Systematic random sampling involves selecting every nth unit of the target population from a list that is randomly ordered—for example, every 10 th spousal caregiver of breast cancer patients. It is important that the population listed is not ordered in some way to create a bias, for example, in this case, if every 10th caregiver was Caucasian or lived in the southern part of the United States.

Stratified Sampling

Stratified random sampling involves dividing a population into groups or strata and then randomly selecting from that group. The strata might be age, gender, cultural/ ethnic group, level of experience, or level or duration of a disease. Researchers use this technique to ensure that subgroups of a population have an equally likely chance of being included in a sample. For example, in our caregiver example, assume that the population of caregivers is 50% White Caucasian, 30% Black/African American, 10% Hispanic, and 10% Asian, and the goal is to examine if responses to the intervention vary by race/ethnicity. Using stratified random sampling, the population could be divided into racial/ethnic groups, and then individuals would be randomly selected from each of these groups. Using this strategy would guarantee that the sample would include members from all of the race/ethnic groups. A proportional stratified sample is one in which the size of each strata in the sample is proportional to the size of the strata in the population; whereas in a disproportional stratified sample, the size of the strata is not proportional to the actual size in the population.
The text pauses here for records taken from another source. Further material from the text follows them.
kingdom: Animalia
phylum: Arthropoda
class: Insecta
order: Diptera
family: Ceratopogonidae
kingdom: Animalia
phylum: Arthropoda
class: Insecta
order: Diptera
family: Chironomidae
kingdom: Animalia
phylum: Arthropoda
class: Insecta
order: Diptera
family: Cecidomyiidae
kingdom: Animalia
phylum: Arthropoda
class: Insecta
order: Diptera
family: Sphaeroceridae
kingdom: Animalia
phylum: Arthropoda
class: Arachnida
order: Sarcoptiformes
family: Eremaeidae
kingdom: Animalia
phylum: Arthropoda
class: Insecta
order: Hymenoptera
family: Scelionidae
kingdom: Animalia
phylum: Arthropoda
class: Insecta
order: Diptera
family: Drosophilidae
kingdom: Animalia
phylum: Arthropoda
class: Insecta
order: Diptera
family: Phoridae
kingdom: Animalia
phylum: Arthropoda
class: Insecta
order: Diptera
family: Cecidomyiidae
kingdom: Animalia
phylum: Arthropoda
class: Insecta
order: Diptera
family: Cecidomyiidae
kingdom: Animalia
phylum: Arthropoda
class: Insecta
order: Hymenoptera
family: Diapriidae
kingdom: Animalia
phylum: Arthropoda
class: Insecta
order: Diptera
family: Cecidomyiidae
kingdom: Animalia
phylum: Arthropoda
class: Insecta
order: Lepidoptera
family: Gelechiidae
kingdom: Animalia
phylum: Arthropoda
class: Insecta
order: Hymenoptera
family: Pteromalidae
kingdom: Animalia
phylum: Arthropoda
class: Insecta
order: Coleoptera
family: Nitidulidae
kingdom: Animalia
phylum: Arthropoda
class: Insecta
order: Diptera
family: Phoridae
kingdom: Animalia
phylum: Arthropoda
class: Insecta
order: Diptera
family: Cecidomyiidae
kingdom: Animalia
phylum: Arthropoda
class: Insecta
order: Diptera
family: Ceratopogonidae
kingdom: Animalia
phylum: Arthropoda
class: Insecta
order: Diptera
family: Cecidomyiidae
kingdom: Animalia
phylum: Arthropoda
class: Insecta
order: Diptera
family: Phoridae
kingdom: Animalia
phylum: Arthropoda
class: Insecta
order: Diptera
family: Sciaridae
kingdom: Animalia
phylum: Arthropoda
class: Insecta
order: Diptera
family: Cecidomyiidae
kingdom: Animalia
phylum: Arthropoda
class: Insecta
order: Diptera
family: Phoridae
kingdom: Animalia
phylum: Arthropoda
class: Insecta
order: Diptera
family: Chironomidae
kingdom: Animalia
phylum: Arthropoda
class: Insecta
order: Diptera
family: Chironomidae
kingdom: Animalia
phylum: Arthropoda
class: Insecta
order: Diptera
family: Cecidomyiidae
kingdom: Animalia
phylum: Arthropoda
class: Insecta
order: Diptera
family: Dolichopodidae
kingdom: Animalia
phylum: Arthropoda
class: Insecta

Again, stratified random sampling should not be confused with stratified random assignment of participants into treatment groups. For example, in the REACH II trial, convenience sampling procedures were used to recruit study participants. However, the randomization scheme was stratified by race/ethnicity to ensure that equal numbers of Black/African Americans, Latino/Hispanics, and Caucasian/ Whites were included in the intervention and enhanced (information only) control conditions.